▶ _Data for review_
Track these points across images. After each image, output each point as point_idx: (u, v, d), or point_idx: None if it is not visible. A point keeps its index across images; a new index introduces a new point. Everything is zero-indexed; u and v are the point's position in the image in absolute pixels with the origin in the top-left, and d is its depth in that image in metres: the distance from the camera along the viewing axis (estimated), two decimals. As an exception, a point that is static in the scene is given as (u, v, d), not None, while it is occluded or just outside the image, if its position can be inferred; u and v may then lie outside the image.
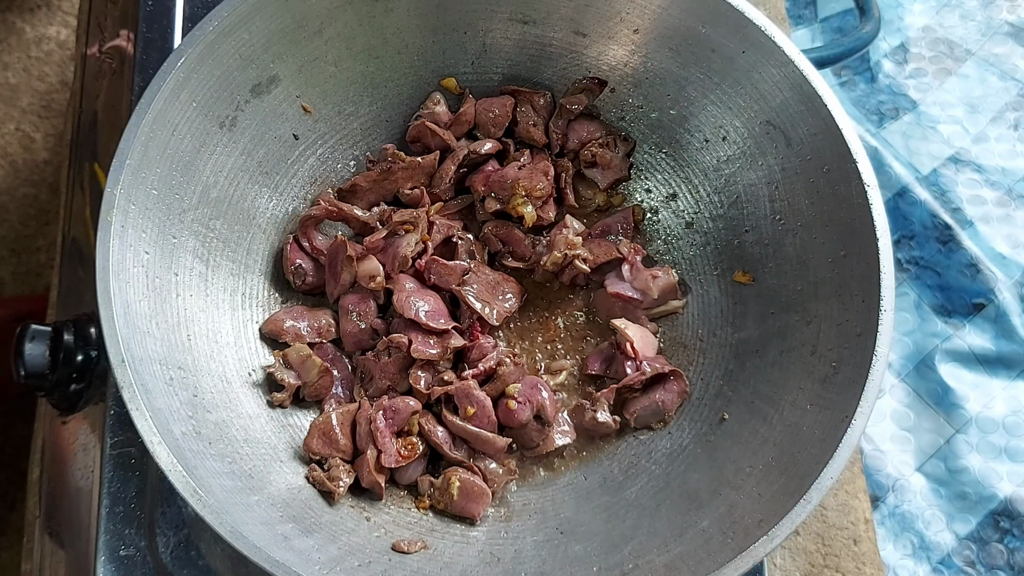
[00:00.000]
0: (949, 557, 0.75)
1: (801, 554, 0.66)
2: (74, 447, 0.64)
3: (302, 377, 0.59)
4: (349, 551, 0.51)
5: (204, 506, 0.45)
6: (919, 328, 0.84)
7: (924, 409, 0.81)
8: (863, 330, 0.52)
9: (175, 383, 0.51)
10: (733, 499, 0.52)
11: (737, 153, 0.63)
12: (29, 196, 1.05)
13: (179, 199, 0.55)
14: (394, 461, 0.57)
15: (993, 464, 0.77)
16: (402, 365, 0.61)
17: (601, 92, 0.68)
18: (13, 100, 1.09)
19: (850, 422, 0.49)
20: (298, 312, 0.62)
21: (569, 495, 0.60)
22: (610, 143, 0.68)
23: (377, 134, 0.68)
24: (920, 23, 0.98)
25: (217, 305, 0.59)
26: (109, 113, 0.73)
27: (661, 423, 0.62)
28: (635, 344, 0.62)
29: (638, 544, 0.52)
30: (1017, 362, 0.81)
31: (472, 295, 0.62)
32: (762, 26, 0.57)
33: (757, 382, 0.59)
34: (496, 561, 0.54)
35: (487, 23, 0.65)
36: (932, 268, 0.86)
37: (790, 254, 0.60)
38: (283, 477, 0.55)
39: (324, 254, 0.64)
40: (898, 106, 0.94)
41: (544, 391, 0.60)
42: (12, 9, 1.12)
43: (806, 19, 1.00)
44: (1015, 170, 0.89)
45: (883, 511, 0.77)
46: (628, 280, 0.65)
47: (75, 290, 0.69)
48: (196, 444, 0.49)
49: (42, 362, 0.56)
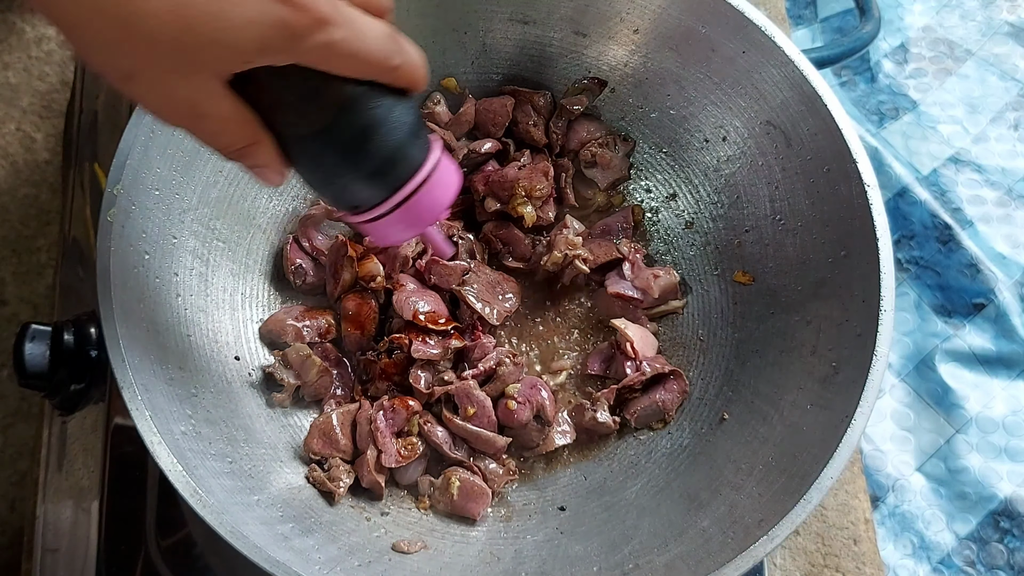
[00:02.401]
0: (949, 557, 0.75)
1: (801, 554, 0.66)
2: (74, 447, 0.64)
3: (302, 377, 0.59)
4: (349, 551, 0.51)
5: (204, 506, 0.45)
6: (919, 328, 0.84)
7: (924, 409, 0.81)
8: (863, 330, 0.52)
9: (175, 383, 0.51)
10: (733, 499, 0.52)
11: (737, 153, 0.63)
12: (29, 196, 1.05)
13: (179, 199, 0.55)
14: (394, 461, 0.57)
15: (993, 464, 0.77)
16: (402, 365, 0.61)
17: (601, 92, 0.68)
18: (13, 100, 1.09)
19: (850, 422, 0.49)
20: (298, 312, 0.62)
21: (569, 495, 0.60)
22: (610, 143, 0.68)
23: (377, 134, 0.68)
24: (920, 23, 0.98)
25: (217, 305, 0.59)
26: (109, 113, 0.73)
27: (661, 423, 0.62)
28: (635, 344, 0.62)
29: (638, 544, 0.52)
30: (1017, 362, 0.81)
31: (472, 295, 0.62)
32: (762, 26, 0.57)
33: (757, 382, 0.59)
34: (496, 561, 0.54)
35: (487, 23, 0.65)
36: (932, 268, 0.86)
37: (790, 254, 0.60)
38: (283, 477, 0.55)
39: (324, 254, 0.64)
40: (898, 106, 0.94)
41: (544, 391, 0.60)
42: (12, 9, 1.12)
43: (806, 19, 1.01)
44: (1015, 170, 0.89)
45: (883, 511, 0.77)
46: (629, 279, 0.65)
47: (75, 290, 0.69)
48: (196, 444, 0.49)
49: (42, 362, 0.56)
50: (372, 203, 0.39)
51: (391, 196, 0.39)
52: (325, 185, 0.39)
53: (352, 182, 0.38)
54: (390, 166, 0.38)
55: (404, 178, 0.38)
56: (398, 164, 0.38)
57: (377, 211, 0.39)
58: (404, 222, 0.40)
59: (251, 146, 0.35)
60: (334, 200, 0.41)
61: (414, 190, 0.39)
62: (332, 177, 0.38)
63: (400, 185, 0.38)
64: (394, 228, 0.40)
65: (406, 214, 0.39)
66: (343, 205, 0.40)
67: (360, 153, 0.37)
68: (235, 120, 0.34)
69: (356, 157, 0.37)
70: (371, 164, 0.37)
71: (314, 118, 0.35)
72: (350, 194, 0.39)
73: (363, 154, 0.37)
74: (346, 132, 0.36)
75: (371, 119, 0.36)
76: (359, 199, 0.39)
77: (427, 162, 0.39)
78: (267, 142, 0.36)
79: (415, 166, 0.39)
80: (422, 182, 0.39)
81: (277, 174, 0.38)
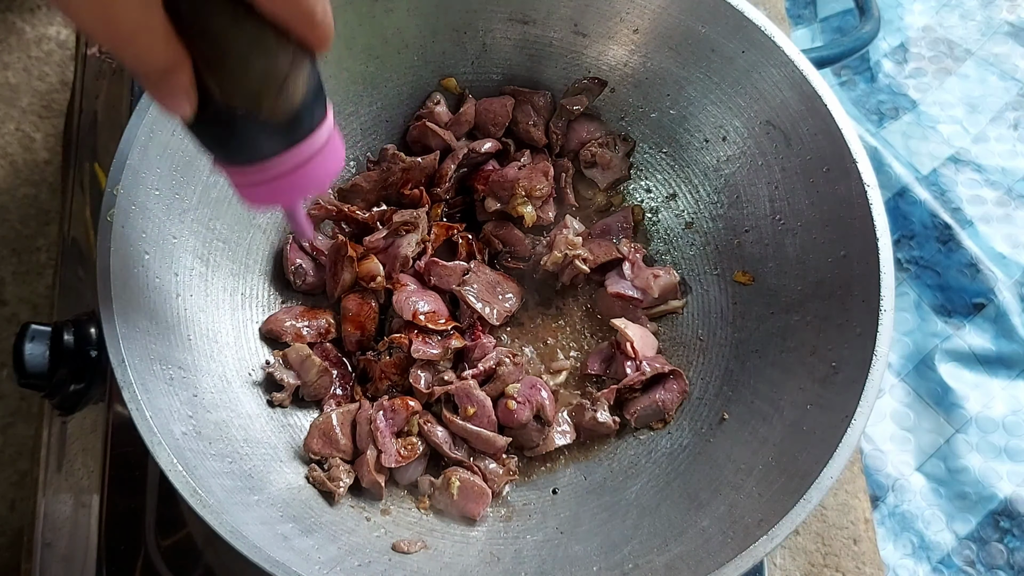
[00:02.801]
0: (949, 557, 0.75)
1: (801, 554, 0.66)
2: (74, 447, 0.64)
3: (302, 377, 0.59)
4: (349, 551, 0.51)
5: (204, 506, 0.45)
6: (919, 328, 0.84)
7: (924, 409, 0.81)
8: (863, 330, 0.52)
9: (175, 383, 0.51)
10: (733, 499, 0.52)
11: (737, 153, 0.63)
12: (29, 196, 1.05)
13: (179, 199, 0.55)
14: (394, 461, 0.57)
15: (993, 464, 0.77)
16: (402, 365, 0.61)
17: (601, 92, 0.68)
18: (13, 100, 1.09)
19: (850, 422, 0.49)
20: (298, 312, 0.62)
21: (569, 495, 0.60)
22: (610, 143, 0.68)
23: (377, 134, 0.68)
24: (920, 23, 0.98)
25: (217, 305, 0.59)
26: (109, 113, 0.73)
27: (661, 423, 0.62)
28: (635, 344, 0.62)
29: (638, 544, 0.52)
30: (1017, 362, 0.81)
31: (472, 295, 0.62)
32: (762, 26, 0.57)
33: (757, 382, 0.59)
34: (496, 561, 0.54)
35: (487, 23, 0.65)
36: (932, 268, 0.86)
37: (790, 254, 0.60)
38: (283, 477, 0.55)
39: (324, 254, 0.64)
40: (898, 106, 0.94)
41: (544, 391, 0.60)
42: (12, 9, 1.12)
43: (806, 19, 1.01)
44: (1015, 170, 0.89)
45: (883, 511, 0.77)
46: (629, 279, 0.65)
47: (75, 290, 0.69)
48: (196, 444, 0.49)
49: (42, 362, 0.56)
50: (249, 160, 0.37)
51: (272, 159, 0.36)
52: (225, 128, 0.36)
53: (255, 131, 0.36)
54: (295, 122, 0.36)
55: (301, 138, 0.37)
56: (303, 121, 0.36)
57: (258, 172, 0.37)
58: (283, 188, 0.38)
59: (173, 69, 0.34)
60: (210, 148, 0.38)
61: (313, 154, 0.37)
62: (216, 123, 0.35)
63: (287, 148, 0.36)
64: (267, 191, 0.38)
65: (288, 181, 0.37)
66: (220, 156, 0.38)
67: (272, 99, 0.34)
68: (164, 40, 0.33)
69: (249, 105, 0.34)
70: (279, 114, 0.35)
71: (232, 55, 0.33)
72: (227, 145, 0.37)
73: (275, 101, 0.35)
74: (260, 74, 0.34)
75: (286, 65, 0.34)
76: (235, 152, 0.37)
77: (320, 131, 0.37)
78: (188, 67, 0.34)
79: (306, 132, 0.37)
80: (321, 147, 0.37)
81: (188, 103, 0.35)
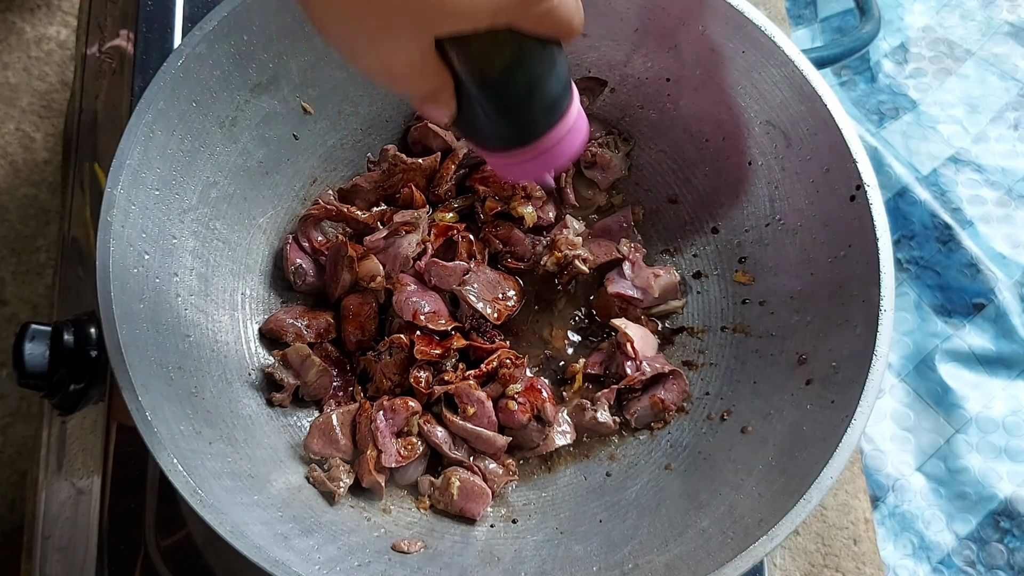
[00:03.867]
0: (949, 557, 0.75)
1: (801, 554, 0.66)
2: (74, 447, 0.64)
3: (302, 377, 0.59)
4: (349, 551, 0.51)
5: (204, 506, 0.45)
6: (919, 328, 0.84)
7: (924, 409, 0.81)
8: (863, 330, 0.52)
9: (175, 383, 0.51)
10: (733, 499, 0.52)
11: (737, 153, 0.63)
12: (29, 196, 1.05)
13: (179, 199, 0.55)
14: (394, 461, 0.57)
15: (993, 464, 0.77)
16: (403, 365, 0.61)
17: (601, 92, 0.68)
18: (13, 100, 1.09)
19: (850, 422, 0.49)
20: (298, 312, 0.62)
21: (569, 495, 0.60)
22: (610, 143, 0.68)
23: (377, 134, 0.68)
24: (920, 23, 0.98)
25: (217, 305, 0.59)
26: (109, 113, 0.73)
27: (661, 423, 0.62)
28: (635, 344, 0.62)
29: (638, 544, 0.52)
30: (1017, 362, 0.81)
31: (472, 295, 0.62)
32: (762, 26, 0.57)
33: (757, 382, 0.59)
34: (496, 561, 0.54)
35: (487, 23, 0.65)
36: (932, 268, 0.86)
37: (790, 254, 0.60)
38: (283, 477, 0.55)
39: (324, 254, 0.64)
40: (898, 106, 0.94)
41: (544, 391, 0.60)
42: (12, 9, 1.12)
43: (806, 19, 1.01)
44: (1015, 170, 0.89)
45: (883, 511, 0.77)
46: (630, 279, 0.65)
47: (75, 290, 0.69)
48: (196, 444, 0.49)
49: (42, 362, 0.56)
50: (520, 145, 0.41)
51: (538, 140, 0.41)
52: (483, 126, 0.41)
53: (510, 126, 0.40)
54: (547, 113, 0.40)
55: (553, 123, 0.41)
56: (553, 111, 0.41)
57: (524, 153, 0.41)
58: (542, 163, 0.42)
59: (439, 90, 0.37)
60: (482, 140, 0.43)
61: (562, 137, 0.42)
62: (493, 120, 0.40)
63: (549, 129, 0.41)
64: (530, 167, 0.43)
65: (548, 157, 0.42)
66: (492, 145, 0.42)
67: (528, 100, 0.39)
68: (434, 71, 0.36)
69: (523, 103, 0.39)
70: (533, 110, 0.40)
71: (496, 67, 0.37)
72: (502, 136, 0.41)
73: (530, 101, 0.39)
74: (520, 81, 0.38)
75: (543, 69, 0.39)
76: (509, 140, 0.41)
77: (571, 110, 0.42)
78: (451, 85, 0.37)
79: (563, 113, 0.41)
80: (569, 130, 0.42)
81: (447, 114, 0.39)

▶ _Goal of the exercise_
The listing above holds a line with "51: (391, 196, 0.39)" and a line with "81: (277, 174, 0.38)". Print the stretch from the first through the second, exactly and alone.

▶ _Output of the exercise_
51: (391, 196, 0.39)
52: (325, 185, 0.39)
53: (352, 182, 0.38)
54: (390, 166, 0.38)
55: (404, 178, 0.38)
56: (398, 164, 0.38)
57: (377, 211, 0.39)
58: (404, 222, 0.40)
59: (251, 146, 0.35)
60: (334, 200, 0.41)
61: (414, 190, 0.39)
62: (332, 177, 0.38)
63: (400, 185, 0.38)
64: (394, 228, 0.40)
65: (406, 214, 0.39)
66: (343, 205, 0.40)
67: (360, 153, 0.37)
68: (235, 120, 0.34)
69: (356, 157, 0.37)
70: (371, 164, 0.37)
71: (314, 118, 0.35)
72: (350, 194, 0.39)
73: (363, 154, 0.37)
74: (346, 132, 0.36)
75: (371, 119, 0.36)
76: (359, 199, 0.39)
77: (427, 162, 0.39)
78: (267, 142, 0.36)
79: (415, 166, 0.39)
80: (422, 182, 0.39)
81: (277, 174, 0.38)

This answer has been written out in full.